A: Real-time audit is preventative. By contrast, manual audit requires clawback as well as substantial audit costs. Because OpenEnvoy is preventative, we don’t charge our customers based on recoveries. We prevent the need for recovery in the first place. As a result, customers achieve huge value. There’s a big impact on cash flow, because clawback takes time.
Moving away from the clawback model can also improve relationships with logistics providers to help companies achieve and maintain preferred customer status. Preventative audit identifies errors and overbilling before invoices are paid, moving painful clawbacks to regular business discussion.
Q: You have deep relationships with freight providers as well. What is top of mind right now for them?
A: Freight providers make money in times of high volatility. It’s where they can really add value. They’re hoping for higher demand than they expected and a last ditch effort to improve operating income on what has been a tough year for profits.

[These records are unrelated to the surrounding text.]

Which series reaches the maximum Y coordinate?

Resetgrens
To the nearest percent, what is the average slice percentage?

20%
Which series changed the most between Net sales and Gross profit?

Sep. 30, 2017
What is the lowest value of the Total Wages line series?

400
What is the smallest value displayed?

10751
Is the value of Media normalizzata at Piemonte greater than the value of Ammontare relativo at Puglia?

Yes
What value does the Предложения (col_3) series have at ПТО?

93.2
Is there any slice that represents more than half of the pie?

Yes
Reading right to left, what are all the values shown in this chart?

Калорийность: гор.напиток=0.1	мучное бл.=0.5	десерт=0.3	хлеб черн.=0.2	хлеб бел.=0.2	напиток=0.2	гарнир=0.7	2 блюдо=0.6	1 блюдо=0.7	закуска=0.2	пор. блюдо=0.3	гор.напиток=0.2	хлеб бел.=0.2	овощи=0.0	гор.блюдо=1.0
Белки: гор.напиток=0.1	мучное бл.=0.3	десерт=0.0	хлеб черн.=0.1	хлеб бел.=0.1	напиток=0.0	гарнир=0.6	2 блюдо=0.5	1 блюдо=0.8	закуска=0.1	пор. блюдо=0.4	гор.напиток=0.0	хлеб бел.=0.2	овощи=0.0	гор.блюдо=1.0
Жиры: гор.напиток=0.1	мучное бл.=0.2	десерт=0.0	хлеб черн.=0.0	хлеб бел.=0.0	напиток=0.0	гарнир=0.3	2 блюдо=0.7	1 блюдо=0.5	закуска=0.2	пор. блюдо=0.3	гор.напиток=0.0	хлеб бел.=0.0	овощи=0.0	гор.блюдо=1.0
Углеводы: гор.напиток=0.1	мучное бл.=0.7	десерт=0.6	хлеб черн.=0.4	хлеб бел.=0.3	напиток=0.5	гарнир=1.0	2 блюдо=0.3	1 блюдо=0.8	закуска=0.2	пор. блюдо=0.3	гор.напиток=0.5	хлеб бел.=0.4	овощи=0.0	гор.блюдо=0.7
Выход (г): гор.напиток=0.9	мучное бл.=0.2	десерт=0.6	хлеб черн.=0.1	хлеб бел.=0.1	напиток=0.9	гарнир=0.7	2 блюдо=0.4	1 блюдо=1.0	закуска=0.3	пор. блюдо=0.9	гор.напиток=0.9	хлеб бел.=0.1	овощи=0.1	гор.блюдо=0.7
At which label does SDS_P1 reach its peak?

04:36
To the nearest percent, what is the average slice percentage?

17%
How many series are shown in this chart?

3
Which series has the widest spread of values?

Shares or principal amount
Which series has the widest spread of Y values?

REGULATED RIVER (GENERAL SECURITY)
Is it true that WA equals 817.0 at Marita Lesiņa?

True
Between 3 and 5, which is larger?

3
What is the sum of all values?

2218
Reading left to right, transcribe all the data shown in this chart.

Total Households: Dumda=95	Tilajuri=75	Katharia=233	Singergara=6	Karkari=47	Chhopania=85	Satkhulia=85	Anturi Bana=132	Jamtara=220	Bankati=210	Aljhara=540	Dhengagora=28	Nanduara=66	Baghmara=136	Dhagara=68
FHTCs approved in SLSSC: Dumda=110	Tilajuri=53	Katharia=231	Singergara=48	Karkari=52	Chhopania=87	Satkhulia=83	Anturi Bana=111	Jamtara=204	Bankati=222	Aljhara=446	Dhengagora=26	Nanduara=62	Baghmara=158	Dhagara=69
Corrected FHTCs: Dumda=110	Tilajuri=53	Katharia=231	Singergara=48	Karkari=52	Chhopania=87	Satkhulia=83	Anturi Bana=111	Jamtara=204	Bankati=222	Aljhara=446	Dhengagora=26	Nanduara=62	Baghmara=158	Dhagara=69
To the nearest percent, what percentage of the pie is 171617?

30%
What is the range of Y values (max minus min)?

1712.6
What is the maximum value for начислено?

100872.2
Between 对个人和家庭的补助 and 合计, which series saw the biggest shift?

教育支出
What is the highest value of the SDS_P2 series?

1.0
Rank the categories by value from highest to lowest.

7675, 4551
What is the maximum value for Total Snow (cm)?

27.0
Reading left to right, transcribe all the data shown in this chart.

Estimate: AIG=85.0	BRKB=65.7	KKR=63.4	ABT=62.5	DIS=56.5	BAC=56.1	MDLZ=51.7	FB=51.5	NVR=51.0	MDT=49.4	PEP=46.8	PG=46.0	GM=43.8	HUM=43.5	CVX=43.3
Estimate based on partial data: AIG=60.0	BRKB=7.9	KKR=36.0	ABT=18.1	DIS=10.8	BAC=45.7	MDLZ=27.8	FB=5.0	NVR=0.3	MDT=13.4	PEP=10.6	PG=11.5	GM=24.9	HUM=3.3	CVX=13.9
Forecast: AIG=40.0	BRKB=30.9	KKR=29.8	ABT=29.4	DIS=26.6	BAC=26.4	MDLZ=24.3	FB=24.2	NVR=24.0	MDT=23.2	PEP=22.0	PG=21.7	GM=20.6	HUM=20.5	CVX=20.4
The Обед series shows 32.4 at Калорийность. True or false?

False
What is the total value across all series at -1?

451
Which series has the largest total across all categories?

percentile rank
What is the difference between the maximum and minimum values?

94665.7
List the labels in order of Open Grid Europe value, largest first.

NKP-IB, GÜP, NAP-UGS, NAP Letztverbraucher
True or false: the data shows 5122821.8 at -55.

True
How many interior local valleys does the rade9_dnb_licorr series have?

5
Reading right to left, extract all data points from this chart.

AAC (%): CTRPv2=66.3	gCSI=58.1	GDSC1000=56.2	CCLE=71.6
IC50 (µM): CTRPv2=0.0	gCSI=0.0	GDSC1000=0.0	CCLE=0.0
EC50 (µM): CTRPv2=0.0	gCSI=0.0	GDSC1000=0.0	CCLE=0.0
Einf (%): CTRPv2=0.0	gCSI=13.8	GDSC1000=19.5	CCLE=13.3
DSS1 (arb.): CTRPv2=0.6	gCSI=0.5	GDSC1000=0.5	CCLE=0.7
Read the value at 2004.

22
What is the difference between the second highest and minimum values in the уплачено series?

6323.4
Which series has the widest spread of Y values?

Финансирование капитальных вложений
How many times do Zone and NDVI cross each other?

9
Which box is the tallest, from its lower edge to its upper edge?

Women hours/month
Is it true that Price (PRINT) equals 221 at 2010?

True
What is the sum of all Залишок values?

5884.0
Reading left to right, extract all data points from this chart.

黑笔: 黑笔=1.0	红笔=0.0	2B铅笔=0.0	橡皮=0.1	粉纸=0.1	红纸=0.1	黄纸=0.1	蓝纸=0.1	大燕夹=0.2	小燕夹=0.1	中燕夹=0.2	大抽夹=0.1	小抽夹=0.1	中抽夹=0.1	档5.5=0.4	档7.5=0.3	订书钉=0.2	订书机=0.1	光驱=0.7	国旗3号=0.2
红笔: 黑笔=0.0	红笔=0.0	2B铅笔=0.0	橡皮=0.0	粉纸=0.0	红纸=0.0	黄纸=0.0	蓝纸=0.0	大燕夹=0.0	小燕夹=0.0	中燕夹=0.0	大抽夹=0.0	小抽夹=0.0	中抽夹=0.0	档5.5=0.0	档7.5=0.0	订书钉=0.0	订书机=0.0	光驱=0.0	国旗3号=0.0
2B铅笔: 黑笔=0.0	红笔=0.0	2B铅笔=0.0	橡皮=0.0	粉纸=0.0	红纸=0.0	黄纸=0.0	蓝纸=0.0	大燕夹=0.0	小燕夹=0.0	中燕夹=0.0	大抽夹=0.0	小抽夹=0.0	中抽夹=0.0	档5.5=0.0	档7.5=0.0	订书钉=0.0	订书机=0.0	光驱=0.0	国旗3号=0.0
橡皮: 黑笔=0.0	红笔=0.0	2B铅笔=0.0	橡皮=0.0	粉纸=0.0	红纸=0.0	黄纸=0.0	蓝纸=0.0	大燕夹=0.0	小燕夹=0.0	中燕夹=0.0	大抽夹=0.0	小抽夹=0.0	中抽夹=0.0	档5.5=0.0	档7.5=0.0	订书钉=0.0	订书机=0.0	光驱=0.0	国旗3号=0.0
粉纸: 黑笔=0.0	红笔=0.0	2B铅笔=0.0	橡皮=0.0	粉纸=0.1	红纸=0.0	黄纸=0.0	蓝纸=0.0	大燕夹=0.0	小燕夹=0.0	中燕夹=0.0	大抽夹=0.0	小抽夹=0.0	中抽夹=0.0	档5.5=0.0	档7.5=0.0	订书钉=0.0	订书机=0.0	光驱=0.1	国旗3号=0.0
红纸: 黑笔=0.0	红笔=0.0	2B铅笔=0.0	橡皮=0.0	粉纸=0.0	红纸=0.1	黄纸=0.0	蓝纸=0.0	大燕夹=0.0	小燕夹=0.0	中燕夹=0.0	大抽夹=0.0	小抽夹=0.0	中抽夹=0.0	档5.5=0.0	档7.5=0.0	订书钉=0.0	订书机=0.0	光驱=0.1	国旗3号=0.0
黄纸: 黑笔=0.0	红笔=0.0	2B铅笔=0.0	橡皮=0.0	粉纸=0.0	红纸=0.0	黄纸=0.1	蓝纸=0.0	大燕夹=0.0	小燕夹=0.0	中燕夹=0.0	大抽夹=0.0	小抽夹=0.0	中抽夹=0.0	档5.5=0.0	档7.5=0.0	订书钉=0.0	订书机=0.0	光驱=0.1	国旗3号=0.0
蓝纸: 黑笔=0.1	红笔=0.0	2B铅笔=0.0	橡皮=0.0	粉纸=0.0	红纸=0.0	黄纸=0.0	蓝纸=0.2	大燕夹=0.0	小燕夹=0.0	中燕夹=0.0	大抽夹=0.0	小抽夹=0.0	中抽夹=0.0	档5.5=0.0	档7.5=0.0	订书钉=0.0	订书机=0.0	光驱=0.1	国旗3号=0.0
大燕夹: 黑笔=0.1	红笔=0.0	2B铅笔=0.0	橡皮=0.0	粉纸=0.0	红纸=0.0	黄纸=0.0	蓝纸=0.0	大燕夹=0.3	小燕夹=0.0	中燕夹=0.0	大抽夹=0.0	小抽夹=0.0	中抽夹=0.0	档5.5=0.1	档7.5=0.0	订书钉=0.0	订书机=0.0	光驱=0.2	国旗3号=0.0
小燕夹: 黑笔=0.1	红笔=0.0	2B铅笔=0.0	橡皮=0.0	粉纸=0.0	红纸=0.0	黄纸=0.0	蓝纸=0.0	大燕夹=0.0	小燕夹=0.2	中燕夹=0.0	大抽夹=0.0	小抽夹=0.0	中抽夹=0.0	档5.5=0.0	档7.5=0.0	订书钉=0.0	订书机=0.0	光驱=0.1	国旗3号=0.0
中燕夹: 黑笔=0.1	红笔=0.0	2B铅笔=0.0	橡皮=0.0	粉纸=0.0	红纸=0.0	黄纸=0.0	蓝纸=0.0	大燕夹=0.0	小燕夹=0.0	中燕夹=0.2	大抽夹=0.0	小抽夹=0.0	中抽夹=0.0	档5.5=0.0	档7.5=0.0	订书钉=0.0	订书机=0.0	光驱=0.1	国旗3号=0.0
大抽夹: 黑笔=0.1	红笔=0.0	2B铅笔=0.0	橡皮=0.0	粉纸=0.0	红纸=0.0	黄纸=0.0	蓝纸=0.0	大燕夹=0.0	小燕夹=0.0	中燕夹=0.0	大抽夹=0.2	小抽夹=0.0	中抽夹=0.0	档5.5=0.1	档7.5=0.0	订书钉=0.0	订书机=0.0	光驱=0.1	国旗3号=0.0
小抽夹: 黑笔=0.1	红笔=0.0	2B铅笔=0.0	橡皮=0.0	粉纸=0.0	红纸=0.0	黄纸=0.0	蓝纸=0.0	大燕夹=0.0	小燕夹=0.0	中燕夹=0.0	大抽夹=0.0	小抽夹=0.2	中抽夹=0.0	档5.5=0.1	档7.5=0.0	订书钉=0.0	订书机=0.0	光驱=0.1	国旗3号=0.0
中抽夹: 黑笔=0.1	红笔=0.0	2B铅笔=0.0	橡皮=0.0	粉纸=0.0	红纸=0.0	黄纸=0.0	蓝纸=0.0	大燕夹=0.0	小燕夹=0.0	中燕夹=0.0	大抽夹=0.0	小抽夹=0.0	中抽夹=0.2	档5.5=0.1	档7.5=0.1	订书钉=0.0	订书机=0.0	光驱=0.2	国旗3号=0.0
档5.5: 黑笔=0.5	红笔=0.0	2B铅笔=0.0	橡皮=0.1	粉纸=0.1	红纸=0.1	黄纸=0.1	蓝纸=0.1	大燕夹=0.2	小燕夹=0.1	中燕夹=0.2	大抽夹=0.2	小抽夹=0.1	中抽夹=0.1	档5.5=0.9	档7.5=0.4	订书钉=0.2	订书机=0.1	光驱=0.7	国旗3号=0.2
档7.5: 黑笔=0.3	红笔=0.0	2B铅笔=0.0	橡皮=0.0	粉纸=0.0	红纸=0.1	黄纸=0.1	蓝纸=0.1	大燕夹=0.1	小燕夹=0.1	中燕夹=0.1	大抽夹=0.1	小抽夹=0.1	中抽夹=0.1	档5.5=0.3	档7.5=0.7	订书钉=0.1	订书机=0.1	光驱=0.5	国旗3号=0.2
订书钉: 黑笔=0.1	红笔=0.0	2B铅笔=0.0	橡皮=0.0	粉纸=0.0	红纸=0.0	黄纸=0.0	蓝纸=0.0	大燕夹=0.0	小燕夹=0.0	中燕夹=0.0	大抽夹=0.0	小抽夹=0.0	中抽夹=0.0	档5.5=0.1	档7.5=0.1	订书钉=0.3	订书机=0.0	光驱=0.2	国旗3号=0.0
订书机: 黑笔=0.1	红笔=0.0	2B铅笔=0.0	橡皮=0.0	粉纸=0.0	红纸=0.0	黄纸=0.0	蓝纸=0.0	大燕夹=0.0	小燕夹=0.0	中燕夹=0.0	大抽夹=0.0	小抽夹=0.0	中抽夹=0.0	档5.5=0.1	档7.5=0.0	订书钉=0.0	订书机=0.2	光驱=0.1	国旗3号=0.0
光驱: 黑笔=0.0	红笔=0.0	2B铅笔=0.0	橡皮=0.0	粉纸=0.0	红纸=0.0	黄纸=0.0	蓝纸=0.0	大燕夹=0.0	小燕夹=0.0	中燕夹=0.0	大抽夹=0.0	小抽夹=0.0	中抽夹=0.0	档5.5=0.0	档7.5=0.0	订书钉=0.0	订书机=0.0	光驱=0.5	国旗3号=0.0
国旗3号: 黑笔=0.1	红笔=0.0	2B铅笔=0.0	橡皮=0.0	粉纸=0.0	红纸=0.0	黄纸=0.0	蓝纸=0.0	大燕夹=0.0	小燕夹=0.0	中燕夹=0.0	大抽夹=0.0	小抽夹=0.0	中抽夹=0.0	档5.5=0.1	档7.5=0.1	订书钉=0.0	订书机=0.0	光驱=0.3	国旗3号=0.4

Freight carriers can look at their logistics costs too. If they’re contracting with freight providers, they may be overpaying without instant real-time audit.
Q: What does 2024 look like?
A: 2024 is an election year in the US, which always means lots of volatility and most importantly for CFOs, a possibility of more increases to their cost of capital. Typically when the holidays are over, the finance teams are hit with the sobering reality of the actions their supply chain team took over the holidays to meet customer expectations. Budgets will have already been set for 2024. However, the pace of AI innovation means that more investment will probably be needed.
Board-level dictates for AI-powered cost reduction and escalating supply chain costs combine for strong pressure to act. Where CFOs could previously claim ignorance over supply chain governance, that concept is due for a swift demise in 2024. Control and surveillance are the two biggest problems to solve. CFOs must have an AI strategy, and it must be something more than a white paper from a legacy technology provider or consulting firm. It’s far too late for inaction. It will be obvious in the margins to Wall Street if companies don’t get their operating costs in line with post-AI expectations. CFOs and CSCOs have the opportunity to make the single biggest impact on the business of their careers. Will they do what they claim and add business value? 2024 will tell.